Wonder how many years he got fer this one?
The more I consider this unbelievably stoopid Targetin' rule, the more it's hilarious to me. I mean I'm laughin' to keep from cryin'! And what's this insane rule 'bout not bein' able to hit a "Defenseless" receiver? Aren't they all "Defenseless"? I thought that's why they played receiver! What's next, give the defenders shirts with no arm holes so they have to trip the Prima Donnas with their feet? Naw, that's no good. One of those "defenseless" ball carriers could get a shin bruise or mess up a perfectly good pedicure.


Replay Official
How can anyone be expected to call this?
How on Judge Judy's earth can an official call one of these absurd Targetin' penalties that, as I understand it, calls fer a 15 yarder AND an ejection of the badass who laid wood to some ballerina, be reviewed by a nerd in the booth who can reverse the ejection part of the penalty but the 15 yard march off still stands??? Talk about a kangaroo court! Make up yer feeble, rule makin' minds here! Is it a penalty or isn't it? The guy is either goin' after a head shot or he's not! And what if the retriever lowers his head to protect himself and gets his melon whacked 'cause he put it in the line of fire? Should the defender've been able to anticipate that and aim somewhere else or are they gonna make a rule that the offensive guy can't lower his shoulders (onto which his head is attached last time I checked) to give the defender a clean target area to tackle? OUCH, talk about havin' blood in yer urine!

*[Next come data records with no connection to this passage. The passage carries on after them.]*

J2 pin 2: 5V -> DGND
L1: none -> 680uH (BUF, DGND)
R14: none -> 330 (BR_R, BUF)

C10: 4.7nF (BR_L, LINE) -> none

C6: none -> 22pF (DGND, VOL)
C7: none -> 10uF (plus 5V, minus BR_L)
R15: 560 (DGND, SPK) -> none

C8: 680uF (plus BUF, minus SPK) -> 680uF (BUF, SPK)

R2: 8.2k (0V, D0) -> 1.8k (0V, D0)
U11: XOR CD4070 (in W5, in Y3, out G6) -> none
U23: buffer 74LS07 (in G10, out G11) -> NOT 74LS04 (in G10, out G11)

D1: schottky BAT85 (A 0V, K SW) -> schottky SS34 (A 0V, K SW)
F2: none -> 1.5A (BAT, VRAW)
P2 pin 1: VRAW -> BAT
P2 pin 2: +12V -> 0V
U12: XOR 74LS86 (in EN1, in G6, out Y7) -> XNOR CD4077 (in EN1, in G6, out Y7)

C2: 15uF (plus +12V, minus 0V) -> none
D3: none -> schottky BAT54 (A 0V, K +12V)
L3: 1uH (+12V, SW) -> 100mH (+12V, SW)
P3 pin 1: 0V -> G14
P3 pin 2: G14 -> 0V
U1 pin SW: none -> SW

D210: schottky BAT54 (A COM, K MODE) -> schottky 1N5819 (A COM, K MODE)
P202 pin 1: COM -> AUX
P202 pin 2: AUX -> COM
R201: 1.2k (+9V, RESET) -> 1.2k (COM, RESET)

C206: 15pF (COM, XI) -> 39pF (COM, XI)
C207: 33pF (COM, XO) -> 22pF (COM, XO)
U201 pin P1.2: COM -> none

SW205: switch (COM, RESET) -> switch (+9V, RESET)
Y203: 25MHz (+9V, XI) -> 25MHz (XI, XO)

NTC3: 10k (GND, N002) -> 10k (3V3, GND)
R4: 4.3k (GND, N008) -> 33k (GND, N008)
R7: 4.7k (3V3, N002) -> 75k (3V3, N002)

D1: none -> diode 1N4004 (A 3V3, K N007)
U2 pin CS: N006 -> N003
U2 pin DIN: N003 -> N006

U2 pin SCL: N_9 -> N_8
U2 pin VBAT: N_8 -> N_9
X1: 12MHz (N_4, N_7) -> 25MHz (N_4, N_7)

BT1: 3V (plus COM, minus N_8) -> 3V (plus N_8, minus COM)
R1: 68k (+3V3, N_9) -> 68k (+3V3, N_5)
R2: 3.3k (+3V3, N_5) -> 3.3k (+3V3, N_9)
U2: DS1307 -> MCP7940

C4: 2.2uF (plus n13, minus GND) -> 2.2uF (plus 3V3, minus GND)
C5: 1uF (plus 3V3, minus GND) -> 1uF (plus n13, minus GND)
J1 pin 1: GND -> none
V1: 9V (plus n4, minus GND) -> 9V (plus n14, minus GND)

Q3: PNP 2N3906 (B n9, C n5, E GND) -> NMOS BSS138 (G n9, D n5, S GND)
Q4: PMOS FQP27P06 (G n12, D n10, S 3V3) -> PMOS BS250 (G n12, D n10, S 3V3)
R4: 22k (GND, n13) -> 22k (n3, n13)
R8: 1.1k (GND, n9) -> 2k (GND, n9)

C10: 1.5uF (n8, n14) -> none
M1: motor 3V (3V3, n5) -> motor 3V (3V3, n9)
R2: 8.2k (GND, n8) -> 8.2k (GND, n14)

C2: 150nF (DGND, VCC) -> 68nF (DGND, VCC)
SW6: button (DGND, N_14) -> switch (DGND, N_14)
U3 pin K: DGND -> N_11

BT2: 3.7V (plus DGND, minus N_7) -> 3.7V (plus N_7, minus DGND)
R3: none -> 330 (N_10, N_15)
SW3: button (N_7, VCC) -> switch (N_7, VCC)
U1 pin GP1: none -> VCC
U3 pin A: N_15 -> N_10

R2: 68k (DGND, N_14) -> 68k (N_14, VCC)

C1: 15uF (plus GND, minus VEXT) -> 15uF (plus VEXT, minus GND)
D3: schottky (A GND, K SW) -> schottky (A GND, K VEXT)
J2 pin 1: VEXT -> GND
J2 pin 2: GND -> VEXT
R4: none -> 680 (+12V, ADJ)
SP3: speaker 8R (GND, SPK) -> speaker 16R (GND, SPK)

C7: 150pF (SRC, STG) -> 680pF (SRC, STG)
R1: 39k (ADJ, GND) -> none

If yer gonna have this shitty rule then enforce the damn thing! If you don't eject'em then it's not a penalty. If it's a penalty, accordin' to how you wrote the rule, then the 15 yards AND the ejection stand. How hard is that? Holy crap! I'm all of a sudden havin' a flashback to how our current Dictator...I mean President...decides to enforce his signature healthcare law! Ya see where I'm goin' with this? Fine. But I'm continuin' anyway.




Maybe this version of football has a chance?
As I seem to remember, football used to be a contact sport. Now we got some pinheads tryin' as hard as they can to make it a non-contact sport. But see, we already got that. It's called flag football! If flag football were so damn special why don't we just turn the NFL into the NFFL and see how many advertisers and millions of folks line up to pay fer that crap. We don't have the NFFL 'cause we already know how many... ZERO! Every peckerwood on the planet can go to the park on a Sunday afternoon and stick hankies in their pockets and play. Rarely do you see 22 random guys get together on an autumn weekend to strap on the pads and start slammin' into each other at full speed. That's what makes the rest of us covet bein' able to watch "real" football.

Football, like almost every thing else in our society, is bein' ruined by a buncha lawyers. They're enactin' rule after rule to cover their client's assess in case one of these Johnny "Football's" gets hurt and Johnny's lawyer decides to sue 'cause there wadn't enough rules in place to be sure he didn't (see NFLPA money grab against NFL re: Concussions). And they do this under the guise of protectin' the players? Hogwash! If a Texas high school kid's mom'll file a "Bullyin'" complaint against another school fer kickin' shit outta her little boy's school 91-0, can you imagine how many folks she'd drag to court if he woulda been "Targeted" and injured by one of the opponent's bullies? Can you say Lottery Winner??

just a few more rules and...
The bottom line of my little rant is that football has now become another victim of Central-Control-Big-Brother micromanagin' things fer us idiots who don't know any better, while they go about writin' rules to protect their asses and assets. As the old football adage goes, "Offense sells tickets, but Defense wins championships"; so if you wanna sell some tickets you make damn sure the rules are in favor of keepin' the TD makers healthy so they can take advantage of the other rules that help'em put a buncha points up ever week. I'm sure the lawyer boys are already hard at work thinkin' 'bout addin' some more rules next year to straighten out some of the ones they already got! If we just hadda few more well thought out regulations this game may have a chance of survivin' it's barberic beginnin's!


Yer Out!



I gotta go now so I can witness the first defensive ejection of the weekend. Probly won't take long.